*REQUIRED ACTION*:
Find the lines below that contain the string "Created". Copy each one.

[Hardware design source files]
===

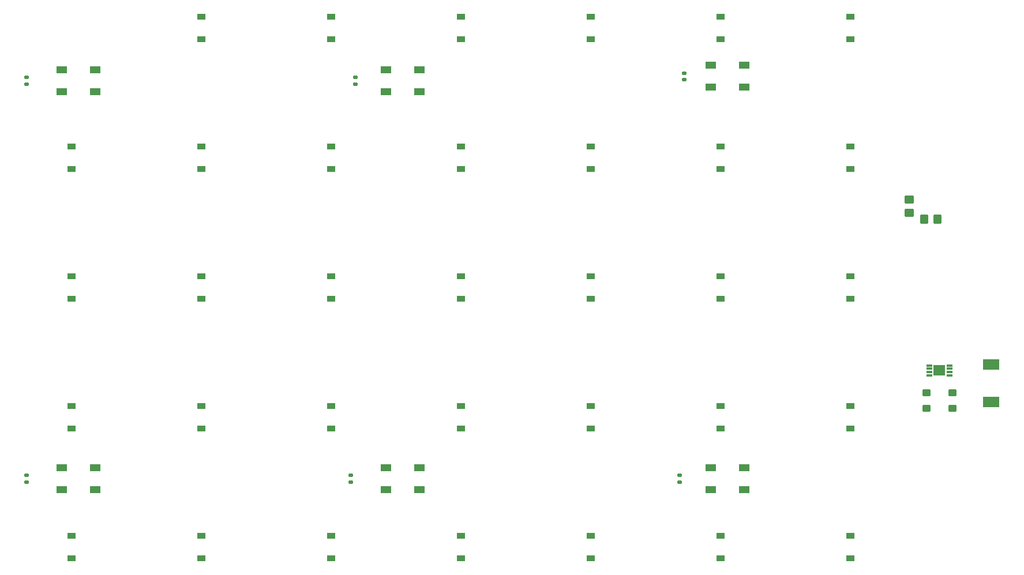
<source format=gbp>
G04 #@! TF.GenerationSoftware,KiCad,Pcbnew,(6.0.1)*
G04 #@! TF.CreationDate,2022-04-12T16:56:48+02:00*
G04 #@! TF.ProjectId,Keyboard Left Hand Side,4b657962-6f61-4726-9420-4c6566742048,rev?*
G04 #@! TF.SameCoordinates,Original*
G04 #@! TF.FileFunction,Paste,Bot*
G04 #@! TF.FilePolarity,Positive*
%FSLAX46Y46*%
G04 Gerber Fmt 4.6, Leading zero omitted, Abs format (unit mm)*
G04 Created by KiCad (PCBNEW (6.0.1)) date 2022-04-12 16:56:48*
%MOMM*%
%LPD*%
G01*
G04 APERTURE LIST*
G04 Aperture macros list*
%AMRoundRect*
0 Rectangle with rounded corners*
0 $1 Rounding radius*
0 $2 $3 $4 $5 $6 $7 $8 $9 X,Y pos of 4 corners*
0 Add a 4 corners polygon primitive as box body*
4,1,4,$2,$3,$4,$5,$6,$7,$8,$9,$2,$3,0*
0 Add four circle primitives for the rounded corners*
1,1,$1+$1,$2,$3*
1,1,$1+$1,$4,$5*
1,1,$1+$1,$6,$7*
1,1,$1+$1,$8,$9*
0 Add four rect primitives between the rounded corners*
20,1,$1+$1,$2,$3,$4,$5,0*
20,1,$1+$1,$4,$5,$6,$7,0*
20,1,$1+$1,$6,$7,$8,$9,0*
20,1,$1+$1,$8,$9,$2,$3,0*%
G04 Aperture macros list end*
%ADD10RoundRect,0.140000X-0.170000X0.140000X-0.170000X-0.140000X0.170000X-0.140000X0.170000X0.140000X0*%
%ADD11R,1.200000X0.900000*%
%ADD12RoundRect,0.250000X-0.450000X0.350000X-0.450000X-0.350000X0.450000X-0.350000X0.450000X0.350000X0*%
%ADD13R,1.500000X1.000000*%
%ADD14RoundRect,0.250000X-0.350000X0.275000X-0.350000X-0.275000X0.350000X-0.275000X0.350000X0.275000X0*%
%ADD15R,0.850000X0.300000*%
%ADD16R,1.700000X1.600000*%
%ADD17R,2.400000X1.500000*%
%ADD18RoundRect,0.250000X-0.350000X-0.450000X0.350000X-0.450000X0.350000X0.450000X-0.350000X0.450000X0*%
G04 APERTURE END LIST*
D10*
X149860000Y-58575000D03*
X149860000Y-59535000D03*
X53340000Y-59210000D03*
X53340000Y-60170000D03*
D11*
X155210000Y-72635000D03*
X155210000Y-69335000D03*
D10*
X101600000Y-59210000D03*
X101600000Y-60170000D03*
D11*
X155210000Y-110735000D03*
X155210000Y-107435000D03*
X174260000Y-53585000D03*
X174260000Y-50285000D03*
X174260000Y-129800000D03*
X174260000Y-126500000D03*
X59960000Y-91685000D03*
X59960000Y-88385000D03*
X79010000Y-129785000D03*
X79010000Y-126485000D03*
X117110000Y-53585000D03*
X117110000Y-50285000D03*
D12*
X182880000Y-77105000D03*
X182880000Y-79105000D03*
D13*
X106135000Y-61290000D03*
X106135000Y-58090000D03*
X111035000Y-58090000D03*
X111035000Y-61290000D03*
D11*
X155210000Y-53585000D03*
X155210000Y-50285000D03*
X174250000Y-91670000D03*
X174250000Y-88370000D03*
D14*
X185420000Y-105530000D03*
X185420000Y-107830000D03*
D11*
X98060000Y-110735000D03*
X98060000Y-107435000D03*
X117110000Y-53585000D03*
X117110000Y-50285000D03*
X155210000Y-110735000D03*
X155210000Y-107435000D03*
X59960000Y-72640000D03*
X59960000Y-69340000D03*
X117110000Y-91685000D03*
X117110000Y-88385000D03*
X117110000Y-110735000D03*
X117110000Y-107435000D03*
X98080000Y-72640000D03*
X98080000Y-69340000D03*
D15*
X188775000Y-101485000D03*
X188775000Y-101985000D03*
X188775000Y-102485000D03*
X188775000Y-102985000D03*
X185875000Y-102985000D03*
X185875000Y-102485000D03*
X185875000Y-101985000D03*
X185875000Y-101485000D03*
D16*
X187325000Y-102235000D03*
D13*
X153760000Y-60655000D03*
X153760000Y-57455000D03*
X158660000Y-57455000D03*
X158660000Y-60655000D03*
D11*
X59960000Y-129785000D03*
X59960000Y-126485000D03*
X117110000Y-72635000D03*
X117110000Y-69335000D03*
X79010000Y-72635000D03*
X79010000Y-69335000D03*
D13*
X111035000Y-116510000D03*
X111035000Y-119710000D03*
X106135000Y-119710000D03*
X106135000Y-116510000D03*
D11*
X155220000Y-129790000D03*
X155220000Y-126490000D03*
X136160000Y-72635000D03*
X136160000Y-69335000D03*
X79010000Y-91685000D03*
X79010000Y-88385000D03*
X136160000Y-129790000D03*
X136160000Y-126490000D03*
X136160000Y-91685000D03*
X136160000Y-88385000D03*
X59960000Y-110735000D03*
X59960000Y-107435000D03*
X98050000Y-53590000D03*
X98050000Y-50290000D03*
X79010000Y-129785000D03*
X79010000Y-126485000D03*
X79010000Y-91685000D03*
X79010000Y-88385000D03*
X79010000Y-53585000D03*
X79010000Y-50285000D03*
D14*
X189230000Y-105530000D03*
X189230000Y-107830000D03*
D10*
X149225000Y-117630000D03*
X149225000Y-118590000D03*
D11*
X136160000Y-110735000D03*
X136160000Y-107435000D03*
D17*
X194945000Y-106890000D03*
X194945000Y-101390000D03*
D13*
X63410000Y-116510000D03*
X63410000Y-119710000D03*
X58510000Y-119710000D03*
X58510000Y-116510000D03*
D11*
X117110000Y-72635000D03*
X117110000Y-69335000D03*
X79010000Y-72635000D03*
X79010000Y-69335000D03*
X136160000Y-110735000D03*
X136160000Y-107435000D03*
X155210000Y-53585000D03*
X155210000Y-50285000D03*
X98060000Y-91670000D03*
X98060000Y-88370000D03*
X117110000Y-129785000D03*
X117110000Y-126485000D03*
X155210000Y-91690000D03*
X155210000Y-88390000D03*
X79010000Y-110735000D03*
X79010000Y-107435000D03*
X59960000Y-91685000D03*
X59960000Y-88385000D03*
X174250000Y-110740000D03*
X174250000Y-107440000D03*
X136160000Y-53585000D03*
X136160000Y-50285000D03*
D18*
X185055000Y-80010000D03*
X187055000Y-80010000D03*
D13*
X158660000Y-116510000D03*
X158660000Y-119710000D03*
X153760000Y-119710000D03*
X153760000Y-116510000D03*
D11*
X174270000Y-72640000D03*
X174270000Y-69340000D03*
D10*
X100965000Y-117630000D03*
X100965000Y-118590000D03*
D13*
X58510000Y-61290000D03*
X58510000Y-58090000D03*
X63410000Y-58090000D03*
X63410000Y-61290000D03*
D11*
X117110000Y-110735000D03*
X117110000Y-107435000D03*
X174260000Y-53585000D03*
X174260000Y-50285000D03*
X155210000Y-72635000D03*
X155210000Y-69335000D03*
X136160000Y-91685000D03*
X136160000Y-88385000D03*
D10*
X53340000Y-117630000D03*
X53340000Y-118590000D03*
D11*
X59960000Y-110735000D03*
X59960000Y-107435000D03*
X79010000Y-110735000D03*
X79010000Y-107435000D03*
X98060000Y-129785000D03*
X98060000Y-126485000D03*
X117110000Y-129785000D03*
X117110000Y-126485000D03*
X98060000Y-129785000D03*
X98060000Y-126485000D03*
M02*

</source>
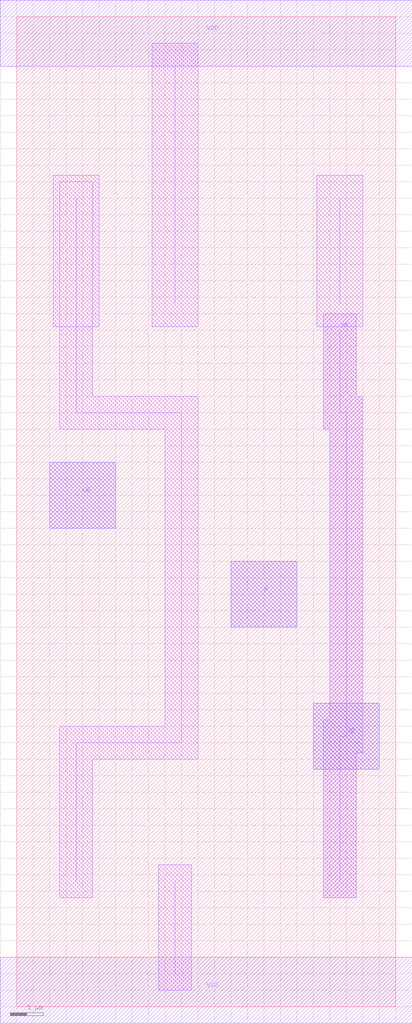
<source format=lef>
VERSION 5.5 ;
NAMESCASESENSITIVE ON ;
BUSBITCHARS "[]" ;
DIVIDERCHAR "/" ;


MACRO cinv
  CLASS CORE ;
  SOURCE USER ;
  ORIGIN 0 0 ;
  SIZE 11.500 BY 30.000 ;
  SYMMETRY X Y ;
  SITE unit ;
  
  PIN A
    USE SIGNAL ;
    PORT
      LAYER ML1 ;
        POLYGON 6.500 11.500  6.500 13.500  8.500 13.500  8.500 11.500  6.500 
        11.500  ;
    END
    PORT
      LAYER ML2 ;
        POLYGON 6.500 11.500  6.500 13.500  8.500 13.500  8.500 11.500  6.500 
        11.500  ;
    END
  END A
  PIN OE
    USE SIGNAL ;
    PORT
      LAYER ML1 ;
        POLYGON 1.000 14.500  1.000 16.500  3.000 16.500  3.000 14.500  1.000 
        14.500  ;
    END
    PORT
      LAYER ML2 ;
        POLYGON 1.000 14.500  1.000 16.500  3.000 16.500  3.000 14.500  1.000 
        14.500  ;
    END
  END OE
  PIN VDD
    USE POWER ;
    PORT
      LAYER ML1 ;
        RECT -0.500 28.500  12.000 30.500  ;
    END
  END VDD
  PIN VSS
    USE GROUND ;
    PORT
      LAYER ML1 ;
        RECT -0.500 -0.500  12.000 1.500  ;
    END
  END VSS
  PIN YB
    USE SIGNAL ;
    PORT
      LAYER ML2 ;
        POLYGON 9.000 7.200  9.000 9.200  11.000 9.200  11.000 7.200  9.000 
        7.200  ;
    END
    PORT
      LAYER ML1 ;
        POLYGON 9.000 7.200  9.000 9.200  11.000 9.200  11.000 7.200  9.000 
        7.200  ;
    END
    PORT
      LAYER ML1 ;
        WIDTH 1.000  ;
        PATH 9.800 20.500 9.800 18.000 10.000 18.000 10.000 8.200 9.800 8.200 
        9.800 3.800  ;
    END
  END YB
  OBS

    LAYER ML1 ;

      WIDTH 1.000  ;
      PATH 9.800 20.500 9.800 18.000 10.000 18.000 10.000 8.200 9.800 8.200 
      9.800 3.800  ;
      WIDTH 1.400  ;
      PATH 9.800 21.300 9.800 24.500  ;

      WIDTH 1.400  ;
      PATH 4.800 21.300 4.800 28.500  ;
      WIDTH 1.000  ;
      PATH 4.800 1.000 4.800 3.800  ;
      WIDTH 1.400  ;
      PATH 1.800 21.300 1.800 24.500  ;
      WIDTH 1.000  ;
      PATH 1.800 24.500 1.800 18.000 5.000 18.000 5.000 8.000 1.800 8.000 
      1.800 3.800  ;

    VIA 1.800 22.500  dcont ;
    VIA 1.800 20.500  dcont ;
    VIA 1.800 3.800  dcont ;
    VIA 1.800 24.500  dcont ;
    VIA 4.800 22.500  dcont ;
    VIA 4.800 20.500  dcont ;
    VIA 4.800 24.500  dcont ;
    VIA 4.800 3.800  dcont ;
    VIA 9.800 3.800  dcont ;
    VIA 9.800 20.500  dcont ;
    VIA 9.800 22.500  dcont ;
    VIA 9.800 24.500  dcont ;
    VIA 7.000 29.500  nsubcont ;
    VIA 7.500 12.500  pcont ;
    VIA 5.800 15.500  pcont ;
    VIA 2.000 15.500  pcont ;
    VIA 6.000 0.500  psubcont ;
  END
END cinv

MACRO dcont
  CLASS CORE ;
  OBS
    LAYER ML1 ;
      RECT -1.000 -1.000  1.000 1.000  ;
  END
END dcont

MACRO nsubcont
  CLASS CORE ;
  OBS
    LAYER ML1 ;
      RECT -1.000 -1.000  1.000 1.000  ;
  END
END nsubcont

MACRO pcont
  CLASS CORE ;
  OBS
    LAYER ML1 ;
      RECT -1.000 -1.000  1.000 1.000  ;
  END
END pcont

MACRO psubcont
  CLASS CORE ;
  OBS
    LAYER ML1 ;
      RECT -1.000 -1.000  1.000 1.000  ;
  END
END psubcont


END LIBRARY

</source>
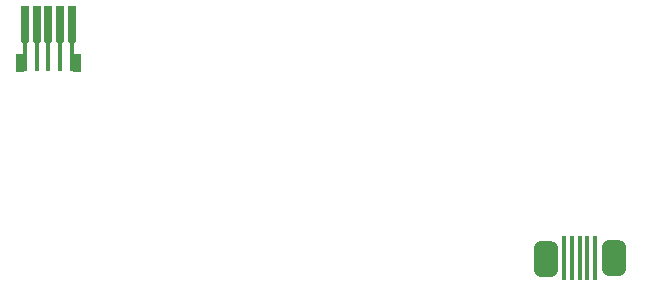
<source format=gbr>
%TF.GenerationSoftware,KiCad,Pcbnew,(5.99.0-10509-g065f85b504)*%
%TF.CreationDate,2021-07-11T19:01:29-06:00*%
%TF.ProjectId,OTG_Flex,4f54475f-466c-4657-982e-6b696361645f,1.1*%
%TF.SameCoordinates,Original*%
%TF.FileFunction,Soldermask,Top*%
%TF.FilePolarity,Negative*%
%FSLAX46Y46*%
G04 Gerber Fmt 4.6, Leading zero omitted, Abs format (unit mm)*
G04 Created by KiCad (PCBNEW (5.99.0-10509-g065f85b504)) date 2021-07-11 19:01:29*
%MOMM*%
%LPD*%
G01*
G04 APERTURE LIST*
G04 Aperture macros list*
%AMRoundRect*
0 Rectangle with rounded corners*
0 $1 Rounding radius*
0 $2 $3 $4 $5 $6 $7 $8 $9 X,Y pos of 4 corners*
0 Add a 4 corners polygon primitive as box body*
4,1,4,$2,$3,$4,$5,$6,$7,$8,$9,$2,$3,0*
0 Add four circle primitives for the rounded corners*
1,1,$1+$1,$2,$3*
1,1,$1+$1,$4,$5*
1,1,$1+$1,$6,$7*
1,1,$1+$1,$8,$9*
0 Add four rect primitives between the rounded corners*
20,1,$1+$1,$2,$3,$4,$5,0*
20,1,$1+$1,$4,$5,$6,$7,0*
20,1,$1+$1,$6,$7,$8,$9,0*
20,1,$1+$1,$8,$9,$2,$3,0*%
%AMFreePoly0*
4,1,9,0.350000,-1.000000,0.200000,-1.150000,0.200000,-3.500000,-0.200000,-3.500000,-0.200000,-1.150000,-0.350000,-1.000000,-0.350000,2.000000,0.350000,2.000000,0.350000,-1.000000,0.350000,-1.000000,$1*%
%AMFreePoly1*
4,1,5,3.000000,-0.200000,-0.800000,-0.200000,-0.800000,0.200000,3.000000,0.200000,3.000000,-0.200000,3.000000,-0.200000,$1*%
G04 Aperture macros list end*
%ADD10FreePoly0,0.000000*%
%ADD11R,0.800000X1.500000*%
%ADD12FreePoly1,90.000000*%
%ADD13RoundRect,0.500000X-0.500000X-1.000000X0.500000X-1.000000X0.500000X1.000000X-0.500000X1.000000X0*%
G04 APERTURE END LIST*
D10*
%TO.C,J2*%
X147206200Y-89395659D03*
D11*
X146806200Y-92145659D03*
D10*
X148206200Y-89395659D03*
X149206200Y-89395659D03*
X150206200Y-89395659D03*
X151206200Y-89395659D03*
D11*
X151606200Y-92145659D03*
%TD*%
D12*
%TO.C,J1*%
X192880000Y-109735000D03*
X193530000Y-109755000D03*
X194180000Y-109755000D03*
X194830000Y-109755000D03*
X195480000Y-109755000D03*
D13*
X191330000Y-108705000D03*
X197080000Y-108695000D03*
%TD*%
M02*

</source>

===

*ANSWER BOX*:
G04 Created by KiCad (PCBNEW (6.0.1)) date 2022-04-12 16:56:48*
G04 Created by KiCad (PCBNEW (5.99.0-10509-g065f85b504)) date 2021-07-11 19:01:29*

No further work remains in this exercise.